JAKARTA, iNews.id - Mantan Komisioner Komisi Pemilihan Umum (KPU) Wahyu Setiawan menjalani sidang dakwaan kasus dugaan suap pergantian antarwaktu (PAW) anggota DPR terpilih tahun 2019-2024. Jaksa Penuntut Umum (JPU) Komisi Pemberantasan Korupsi (KPK) mendakwa Wahyu terbukti menerima uang sejumlah Rp600 juta.
Uang tersebut diterima Wahyu melalui perantara, antara lain adalah eks anggota Badan Pengawas Pemilu (Bawaslu) yang juga merupakan orang kepercayaannya, Agustiani Tio Fridelina.
"Terdakwa I menerima hadiah atau janji, berupa uang yang melalui perantaraan Terdakwa II secara bertahap sebesar 19.000 dolar Singapura dan 38.350.00 dolar Singapura atau seluruhnya setara dengan jumlah Rp.600.000.000,00 dari Saeful Bahri bersama-sama dengan Harun Masiku," kata Jaksa Takdir Suhan membacakan surat dakwaan," Kamis (28/5/2020).
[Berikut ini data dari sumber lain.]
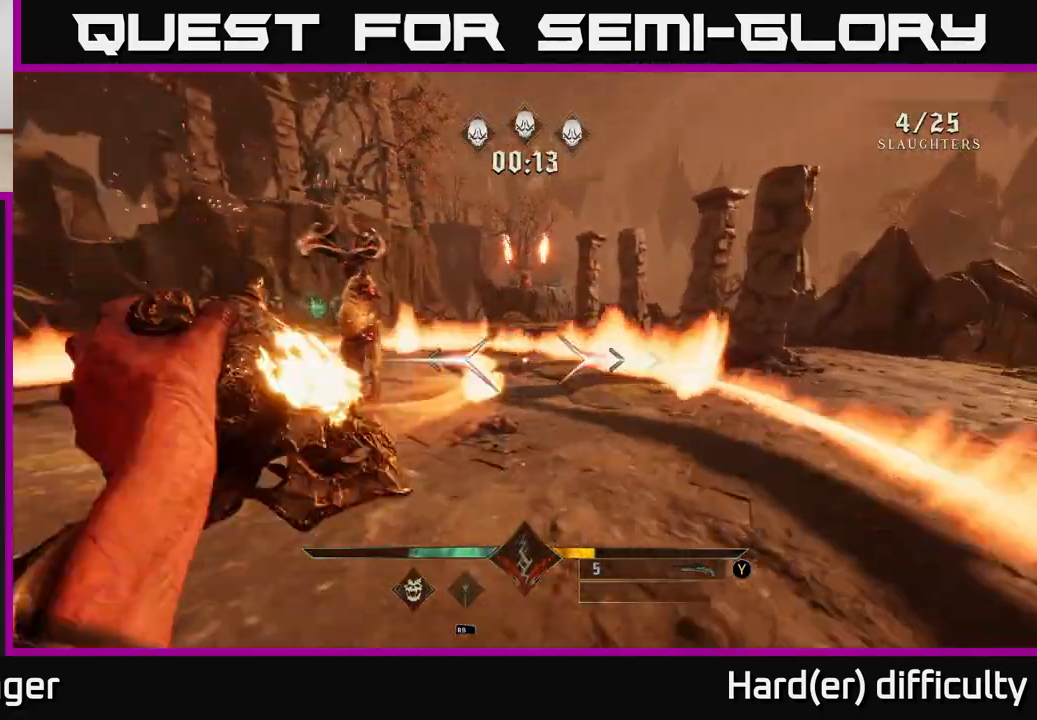
{"buttons": ["R2"], "left_stick": "up-right", "right_stick": "center", "events": [[350, "right_stick", "left"], [467, "R2", "down"], [500, "right_stick", "center"]]}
Uang itu, kata JPU KPK diduga diserahkan oleh mantan eks Caleg PDIP Harun Masiku dan mantan staf Sekretaris Jenderal (Sekjen) PDIP Hasto Kristiyanto, Saeful Bahri. Pemberian uang itu agar Wahyu mengupayakan KPU menyetujui permohonan PAW yang diajukan PDIP dari Riezky Aprilia sebagai anggota DPR Daerah Pemilihan Dapil Sumatera Selatan 1 kepada Harun Masiku.
"Wahyu selaku anggota Komisi Pemilihan Umum Republik Indonesia (KPU RI) periode tahun 2017 - 2022, yang menerima hadiah atau janji, berupa uang. Padahal diketahui atau patut diduga bahwa hadiah atau janji tersebut diberikan untuk menggerakkan agar melakukan atau tidak melakukan sesuatu dalam jabatannya," ucap JPU KPK Takdir.
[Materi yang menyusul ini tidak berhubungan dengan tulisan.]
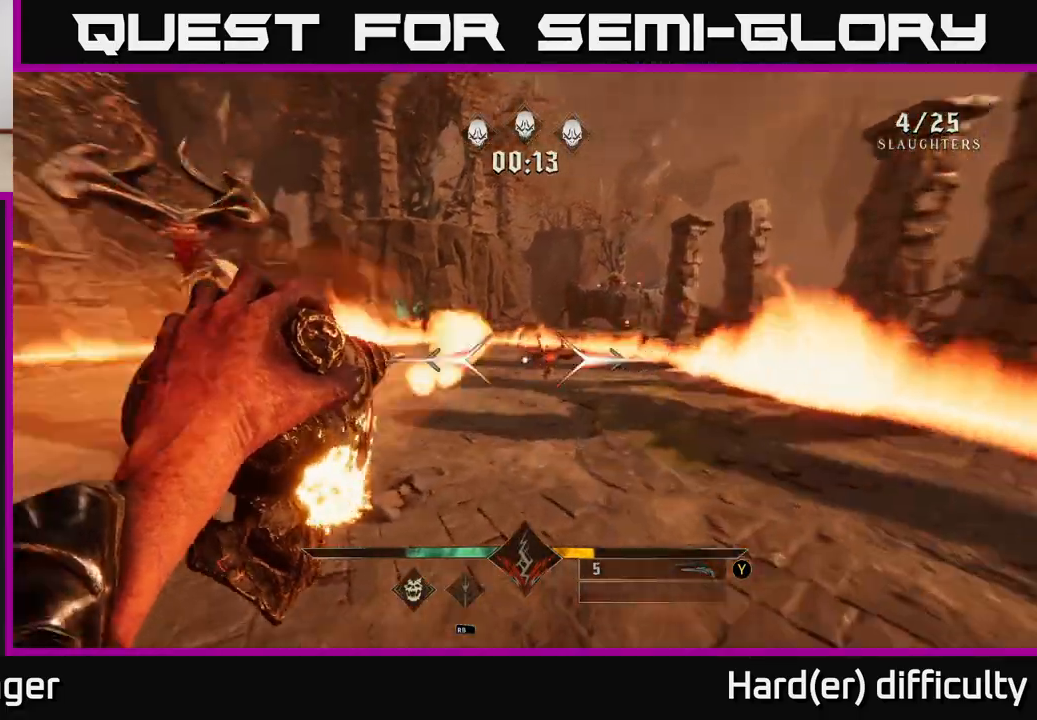
{"buttons": [], "left_stick": "up-right", "right_stick": "left", "events": [[67, "R2", "up"], [467, "right_stick", "left"]]}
JPU KPK menilai hal itu bertentangan dengan kewajiban Wahyu selaku anggota KPU yang mana dia adalah penyelenggara negara (PN). Menurutnya, hal itu telah diatur dalam Pasal 5 angka 4 dan angka 6 Undang-Undang Republik Indonesia Nomor 28 Tahun 1999 tentang Penyelenggaraan Negara yang Bersih dan Bebas dari Korupsi, Kolusi, dan Nepotisme (KKN).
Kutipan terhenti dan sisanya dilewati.